Project Summary
A person’s genome typically contains millions of variants which represent the differences between this personal
genome and the reference human genome. Interpretation of how these variants cause diseases and
understanding the mechanism(s) of their statistical associations to phenotype are crucial problems in
computational biology and genetics. The problems are not straightforward to address because over 90% of
disease-associated variants are in non-coding regions that have highly specific cellular context regulatory
functions and about which we have limited comprehension. The long-term goal of this project is to explain
mechanistically how non-coding genetic variants affect cellular context-dependent gene regulatory
networks and influence phenotypes. Expression quantitative trait locus (eQTL) mapping and Gene
regulatory networks (GRNs) are two common approaches for interpreting regulatory mechanisms of genetic
variants. eQTL mapping connects variants in non-coding regions to genes by a population-based association
study. GRNs provide information on the cis-regulatory elements that control context-specific expression of target
genes, and information about the transcription factors that act on these elements. GRN-based variant
interpretation is complementary to eQTL mapping and has the potential to overcome the limitations of eQTL
mapping, which are: (1) eQTL mapping is biased for common alleles; (2) eQTL mapping cannot distinguish
variants in strong linkage disequilibrium; and (3) the power to detect trans-eQTL is low. Most previous regulatory
analysis research based on ENCODE data did not include personal genotyping data, and most eQTL mapping
research did not include regulatory information. Joint modelling of eQTLs and GRNs would enable high-accuracy
and mechanistic variant interpretation. However, the required dataset for such analysis - matched gene
expression, epigenome, and genotyping data from the same individuals - are not available for a large human
sample. Available datasets are cross-individual paired genotyping and gene expression data, such as GTEx
data, and cross-cellular-contexts paired gene expression and epigenomics data, such as ENCODE data. These
two types of paired data are also available at the single cell level. To achieve our long-term goal, we will develop
statistical methods to integrate these unmatched datasets (either bulk or single cell) from different sources to (1)

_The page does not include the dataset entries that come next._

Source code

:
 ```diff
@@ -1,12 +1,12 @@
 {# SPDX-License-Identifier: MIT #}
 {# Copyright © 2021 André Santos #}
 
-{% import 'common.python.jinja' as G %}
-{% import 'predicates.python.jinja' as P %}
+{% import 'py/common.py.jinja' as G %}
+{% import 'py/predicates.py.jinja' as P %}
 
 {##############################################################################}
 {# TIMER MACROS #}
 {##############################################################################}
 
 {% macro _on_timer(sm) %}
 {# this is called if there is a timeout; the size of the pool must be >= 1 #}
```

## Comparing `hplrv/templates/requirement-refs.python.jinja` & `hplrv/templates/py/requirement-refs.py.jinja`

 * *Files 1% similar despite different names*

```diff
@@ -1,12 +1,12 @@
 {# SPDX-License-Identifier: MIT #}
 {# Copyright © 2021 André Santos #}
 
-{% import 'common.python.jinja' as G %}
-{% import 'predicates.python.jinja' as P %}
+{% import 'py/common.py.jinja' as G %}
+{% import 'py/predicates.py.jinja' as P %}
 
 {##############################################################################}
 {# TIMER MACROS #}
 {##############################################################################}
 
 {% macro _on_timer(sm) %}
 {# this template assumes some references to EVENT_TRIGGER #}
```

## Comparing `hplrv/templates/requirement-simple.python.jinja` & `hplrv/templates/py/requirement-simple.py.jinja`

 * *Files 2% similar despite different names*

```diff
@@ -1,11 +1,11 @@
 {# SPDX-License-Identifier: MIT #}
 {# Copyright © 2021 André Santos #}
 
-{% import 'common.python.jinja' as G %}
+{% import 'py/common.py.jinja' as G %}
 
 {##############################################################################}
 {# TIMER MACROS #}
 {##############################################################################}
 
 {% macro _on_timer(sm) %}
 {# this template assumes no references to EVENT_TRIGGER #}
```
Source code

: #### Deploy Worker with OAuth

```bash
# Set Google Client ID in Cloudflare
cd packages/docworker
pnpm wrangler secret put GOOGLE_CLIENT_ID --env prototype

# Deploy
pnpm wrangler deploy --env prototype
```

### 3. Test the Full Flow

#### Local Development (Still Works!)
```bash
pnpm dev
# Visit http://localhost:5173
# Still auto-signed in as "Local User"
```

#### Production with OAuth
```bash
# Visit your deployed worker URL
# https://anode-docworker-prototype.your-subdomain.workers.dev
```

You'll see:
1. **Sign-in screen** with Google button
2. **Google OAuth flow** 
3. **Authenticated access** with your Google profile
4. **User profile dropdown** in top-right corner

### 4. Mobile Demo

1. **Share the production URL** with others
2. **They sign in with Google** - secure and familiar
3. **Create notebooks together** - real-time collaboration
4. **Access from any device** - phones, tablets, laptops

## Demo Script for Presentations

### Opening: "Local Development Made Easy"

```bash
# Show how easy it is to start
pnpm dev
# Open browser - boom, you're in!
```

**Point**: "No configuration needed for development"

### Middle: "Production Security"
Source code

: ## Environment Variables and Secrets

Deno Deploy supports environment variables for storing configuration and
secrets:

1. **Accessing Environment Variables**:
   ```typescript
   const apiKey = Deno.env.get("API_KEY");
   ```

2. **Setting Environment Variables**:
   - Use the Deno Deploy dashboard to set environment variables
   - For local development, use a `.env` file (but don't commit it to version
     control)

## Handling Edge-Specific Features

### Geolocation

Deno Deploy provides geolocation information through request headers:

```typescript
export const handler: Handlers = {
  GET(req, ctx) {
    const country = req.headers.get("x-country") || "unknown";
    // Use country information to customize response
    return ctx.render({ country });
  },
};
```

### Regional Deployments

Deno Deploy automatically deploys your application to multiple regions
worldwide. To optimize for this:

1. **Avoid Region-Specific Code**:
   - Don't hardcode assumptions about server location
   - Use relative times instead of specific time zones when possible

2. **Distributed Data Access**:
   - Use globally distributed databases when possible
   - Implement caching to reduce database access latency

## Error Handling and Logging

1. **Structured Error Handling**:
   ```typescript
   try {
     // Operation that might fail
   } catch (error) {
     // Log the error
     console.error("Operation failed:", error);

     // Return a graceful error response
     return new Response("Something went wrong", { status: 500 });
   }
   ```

infer high accuracy context-specific GRNs to connect variants, transcription factors, cis-regulatory elements, and
target genes; and (2) detect trans-eQTLs that regulate target genes. These methods can be extended to interpret
disease-associated variants, identify causal variants, and infer personalized drug response to provide guidance
for precision medicine. This project is fundamental for precision medicine, and it will increase our understanding
of how genetic variants contribute to phenotype.